W Tatrach Zachodnich doszło do groźnego wypadku. Na zejściu z Czerwonych Wierchów, pomiędzy Ciemniakiem a Piecem, piorun poraził dwoje turystów. Ratownicy, którzy przylecieli na miejsce śmigłowcem, reanimowali nieprzytomnego mężczyznę. Kobieta była przytomna, ale uderzenie pioruna wywołało u niej częściowy paraliż.
Poszkodowani zostali ewakuowani do zakopiańskiego szpitala. Mężczyzna, który trafił na oddział intensywej terapii, jest w ciężkim stanie, niestety nie odzyskał przytomności. Jak twierdzą lekarze, jego życie cały czas jest zagrożone.
Nad Tatrami przeszło w piątek kilka burz. Niebezpieczna pogoda nie odstrasza jednak turystów wychodzących w góry. Jak informuje zakopiański reporter RMF FM, na tatrzańskie szlaki wyruszyło w piątek kilkanaście tysięcy osób.

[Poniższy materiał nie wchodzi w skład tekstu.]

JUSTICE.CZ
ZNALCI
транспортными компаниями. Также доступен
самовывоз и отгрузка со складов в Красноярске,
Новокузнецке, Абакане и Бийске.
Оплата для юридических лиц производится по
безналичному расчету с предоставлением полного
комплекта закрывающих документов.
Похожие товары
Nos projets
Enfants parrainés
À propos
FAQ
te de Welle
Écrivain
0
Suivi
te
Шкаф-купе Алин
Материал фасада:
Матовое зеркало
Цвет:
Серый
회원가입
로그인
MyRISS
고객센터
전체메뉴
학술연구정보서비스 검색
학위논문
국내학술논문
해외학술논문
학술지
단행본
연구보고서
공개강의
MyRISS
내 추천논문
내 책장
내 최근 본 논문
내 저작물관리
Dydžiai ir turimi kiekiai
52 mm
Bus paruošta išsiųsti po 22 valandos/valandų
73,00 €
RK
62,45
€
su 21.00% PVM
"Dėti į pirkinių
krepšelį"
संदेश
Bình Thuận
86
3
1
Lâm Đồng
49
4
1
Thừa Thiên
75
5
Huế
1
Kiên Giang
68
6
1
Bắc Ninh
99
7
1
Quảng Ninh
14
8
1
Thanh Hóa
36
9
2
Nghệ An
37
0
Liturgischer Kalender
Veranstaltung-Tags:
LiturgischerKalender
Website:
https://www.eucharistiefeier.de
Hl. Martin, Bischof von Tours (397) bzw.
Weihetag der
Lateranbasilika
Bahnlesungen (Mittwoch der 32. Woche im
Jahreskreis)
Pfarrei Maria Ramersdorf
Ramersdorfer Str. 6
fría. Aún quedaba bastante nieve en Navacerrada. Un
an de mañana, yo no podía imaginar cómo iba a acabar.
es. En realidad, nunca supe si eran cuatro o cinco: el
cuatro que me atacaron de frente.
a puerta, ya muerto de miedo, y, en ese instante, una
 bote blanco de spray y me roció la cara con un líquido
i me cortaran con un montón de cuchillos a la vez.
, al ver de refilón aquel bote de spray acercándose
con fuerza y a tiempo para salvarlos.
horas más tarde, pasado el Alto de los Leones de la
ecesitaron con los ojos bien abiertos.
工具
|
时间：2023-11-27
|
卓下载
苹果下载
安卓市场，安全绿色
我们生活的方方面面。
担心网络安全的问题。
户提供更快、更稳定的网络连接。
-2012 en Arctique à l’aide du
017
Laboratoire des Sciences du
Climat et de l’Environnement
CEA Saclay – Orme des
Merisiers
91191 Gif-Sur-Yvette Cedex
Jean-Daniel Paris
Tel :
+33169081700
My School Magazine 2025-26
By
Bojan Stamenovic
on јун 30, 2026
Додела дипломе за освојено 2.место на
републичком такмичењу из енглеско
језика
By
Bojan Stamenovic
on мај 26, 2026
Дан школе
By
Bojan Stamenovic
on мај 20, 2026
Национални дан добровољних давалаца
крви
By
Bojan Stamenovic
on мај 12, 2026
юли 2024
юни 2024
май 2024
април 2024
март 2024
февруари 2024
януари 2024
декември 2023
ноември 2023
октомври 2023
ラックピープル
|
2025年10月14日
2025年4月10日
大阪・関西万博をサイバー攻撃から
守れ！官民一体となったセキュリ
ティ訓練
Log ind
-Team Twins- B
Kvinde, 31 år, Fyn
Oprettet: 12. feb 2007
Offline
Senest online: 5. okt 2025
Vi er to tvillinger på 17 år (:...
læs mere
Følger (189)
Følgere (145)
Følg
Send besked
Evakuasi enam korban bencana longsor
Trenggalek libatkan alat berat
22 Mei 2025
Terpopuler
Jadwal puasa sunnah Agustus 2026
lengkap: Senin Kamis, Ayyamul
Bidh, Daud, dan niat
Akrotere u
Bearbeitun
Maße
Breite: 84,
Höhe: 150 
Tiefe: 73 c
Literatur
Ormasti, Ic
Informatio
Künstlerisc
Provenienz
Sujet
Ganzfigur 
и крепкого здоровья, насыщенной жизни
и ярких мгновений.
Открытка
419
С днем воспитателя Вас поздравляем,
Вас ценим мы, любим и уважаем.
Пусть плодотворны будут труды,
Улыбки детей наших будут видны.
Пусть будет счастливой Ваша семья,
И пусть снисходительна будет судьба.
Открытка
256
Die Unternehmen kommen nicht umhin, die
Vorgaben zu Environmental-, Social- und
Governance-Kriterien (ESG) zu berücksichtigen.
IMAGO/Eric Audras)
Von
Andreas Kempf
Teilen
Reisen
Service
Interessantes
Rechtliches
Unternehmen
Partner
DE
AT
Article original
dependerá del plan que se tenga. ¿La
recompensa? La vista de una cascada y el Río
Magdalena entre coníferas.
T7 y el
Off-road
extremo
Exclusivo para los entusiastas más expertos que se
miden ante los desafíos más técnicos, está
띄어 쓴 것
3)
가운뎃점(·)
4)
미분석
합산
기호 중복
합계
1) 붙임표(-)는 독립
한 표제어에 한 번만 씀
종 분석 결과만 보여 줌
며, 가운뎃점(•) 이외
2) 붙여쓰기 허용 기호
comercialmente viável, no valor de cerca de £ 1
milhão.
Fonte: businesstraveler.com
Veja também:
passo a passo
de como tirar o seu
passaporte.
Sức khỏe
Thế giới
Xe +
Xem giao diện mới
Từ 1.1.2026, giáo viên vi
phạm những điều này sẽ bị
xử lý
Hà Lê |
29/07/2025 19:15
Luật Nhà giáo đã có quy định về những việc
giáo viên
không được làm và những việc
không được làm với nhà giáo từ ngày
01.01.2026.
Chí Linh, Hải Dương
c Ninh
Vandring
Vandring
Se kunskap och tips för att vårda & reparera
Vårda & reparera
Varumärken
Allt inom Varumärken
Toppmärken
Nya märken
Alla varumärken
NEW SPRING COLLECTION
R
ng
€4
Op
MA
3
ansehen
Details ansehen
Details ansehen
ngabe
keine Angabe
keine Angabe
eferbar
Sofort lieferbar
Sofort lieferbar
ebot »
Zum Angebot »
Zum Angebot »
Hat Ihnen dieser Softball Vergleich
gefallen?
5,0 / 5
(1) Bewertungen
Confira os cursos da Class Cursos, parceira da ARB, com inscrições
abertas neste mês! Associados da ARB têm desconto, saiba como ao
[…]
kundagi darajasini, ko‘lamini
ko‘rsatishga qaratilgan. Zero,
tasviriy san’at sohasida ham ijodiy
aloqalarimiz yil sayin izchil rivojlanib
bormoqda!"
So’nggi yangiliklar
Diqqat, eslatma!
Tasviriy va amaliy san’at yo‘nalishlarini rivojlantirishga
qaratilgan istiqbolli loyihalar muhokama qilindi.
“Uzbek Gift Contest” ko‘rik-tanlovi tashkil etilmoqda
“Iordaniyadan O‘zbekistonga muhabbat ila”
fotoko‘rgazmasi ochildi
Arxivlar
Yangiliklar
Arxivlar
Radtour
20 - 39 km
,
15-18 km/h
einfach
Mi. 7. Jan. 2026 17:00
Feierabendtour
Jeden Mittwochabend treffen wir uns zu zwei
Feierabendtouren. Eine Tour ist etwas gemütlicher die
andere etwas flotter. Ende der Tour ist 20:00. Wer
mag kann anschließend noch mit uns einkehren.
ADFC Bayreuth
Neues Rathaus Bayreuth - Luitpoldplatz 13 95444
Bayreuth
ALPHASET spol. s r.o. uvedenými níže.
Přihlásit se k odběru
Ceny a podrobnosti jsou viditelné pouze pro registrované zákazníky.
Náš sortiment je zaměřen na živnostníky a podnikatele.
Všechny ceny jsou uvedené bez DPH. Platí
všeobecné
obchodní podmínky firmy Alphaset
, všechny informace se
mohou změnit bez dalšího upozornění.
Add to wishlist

Planując wycieczkę, należy być zawsze przygotowanym na zmianę pogody. Nawet gdy rano jest słonecznie, popołudniami chmurzy się, pada deszcz i grzmi. W przypadku zbliżającej się burzy należy jak najszybciej zejść ze szczytów i grani oraz opuścić otwarte przestrzenie i okolice cieków wodnych.
Obecnie jedynym otwartym szlakiem turystycznym na Rysy jest trasa słowacka od strony Doliny Mięguszowieckiej. Przed samym szczytem po słowackiej stronie znajduje się schronisko Chata pod Rysami.